TASK GOAL ->
Reproduce the records below exactly, leaving their images out.

++++

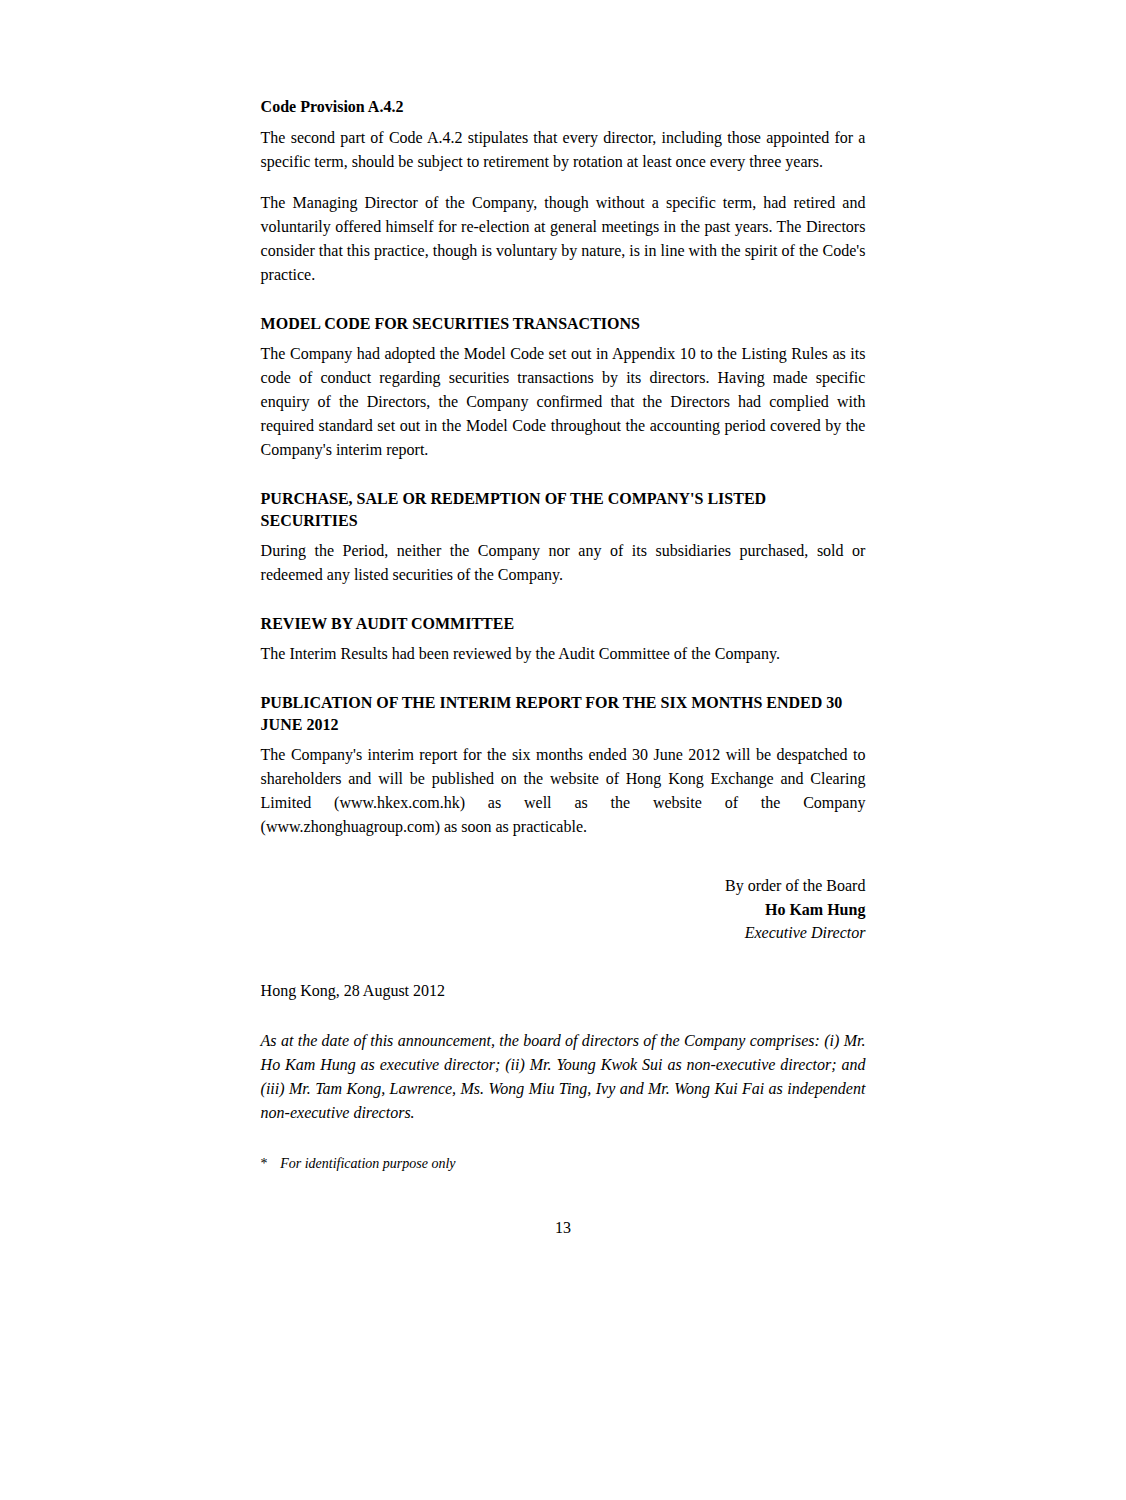Code Provision A.4.2
The second part of Code A.4.2 stipulates that every director, including those appointed for a specific term, should be subject to retirement by rotation at least once every three years.
The Managing Director of the Company, though without a specific term, had retired and voluntarily offered himself for re-election at general meetings in the past years. The Directors consider that this practice, though is voluntary by nature, is in line with the spirit of the Code's practice.
Model Code for Securities Transactions
The Company had adopted the Model Code set out in Appendix 10 to the Listing Rules as its code of conduct regarding securities transactions by its directors. Having made specific enquiry of the Directors, the Company confirmed that the Directors had complied with required standard set out in the Model Code throughout the accounting period covered by the Company's interim report.
Purchase, Sale or Redemption of the Company's Listed Securities
During the Period, neither the Company nor any of its subsidiaries purchased, sold or redeemed any listed securities of the Company.
Review by Audit Committee
The Interim Results had been reviewed by the Audit Committee of the Company.
Publication of the Interim Report for the Six Months Ended 30 June 2012
The Company's interim report for the six months ended 30 June 2012 will be despatched to shareholders and will be published on the website of Hong Kong Exchange and Clearing Limited (www.hkex.com.hk) as well as the website of the Company (www.zhonghuagroup.com) as soon as practicable.
By order of the Board
Ho Kam Hung
Executive Director
Hong Kong, 28 August 2012
As at the date of this announcement, the board of directors of the Company comprises: (i) Mr. Ho Kam Hung as executive director; (ii) Mr. Young Kwok Sui as non-executive director; and (iii) Mr. Tam Kong, Lawrence, Ms. Wong Miu Ting, Ivy and Mr. Wong Kui Fai as independent non-executive directors.
*For identification purpose only
13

++++

THE COMPLETED TASK ->
Code Provision A.4.2
The second part of Code A.4.2 stipulates that every director, including those appointed for a specific term, should be subject to retirement by rotation at least once every three years.
The Managing Director of the Company, though without a specific term, had retired and voluntarily offered himself for re-election at general meetings in the past years. The Directors consider that this practice, though is voluntary by nature, is in line with the spirit of the Code's practice.
Model Code for Securities Transactions
The Company had adopted the Model Code set out in Appendix 10 to the Listing Rules as its code of conduct regarding securities transactions by its directors. Having made specific enquiry of the Directors, the Company confirmed that the Directors had complied with required standard set out in the Model Code throughout the accounting period covered by the Company's interim report.
Purchase, Sale or Redemption of the Company's Listed Securities
During the Period, neither the Company nor any of its subsidiaries purchased, sold or redeemed any listed securities of the Company.
Review by Audit Committee
The Interim Results had been reviewed by the Audit Committee of the Company.
Publication of the Interim Report for the Six Months Ended 30 June 2012
The Company's interim report for the six months ended 30 June 2012 will be despatched to shareholders and will be published on the website of Hong Kong Exchange and Clearing Limited (www.hkex.com.hk) as well as the website of the Company (www.zhonghuagroup.com) as soon as practicable.
By order of the Board
Ho Kam Hung
Executive Director
Hong Kong, 28 August 2012
As at the date of this announcement, the board of directors of the Company comprises: (i) Mr. Ho Kam Hung as executive director; (ii) Mr. Young Kwok Sui as non-executive director; and (iii) Mr. Tam Kong, Lawrence, Ms. Wong Miu Ting, Ivy and Mr. Wong Kui Fai as independent non-executive directors.
*For identification purpose only
13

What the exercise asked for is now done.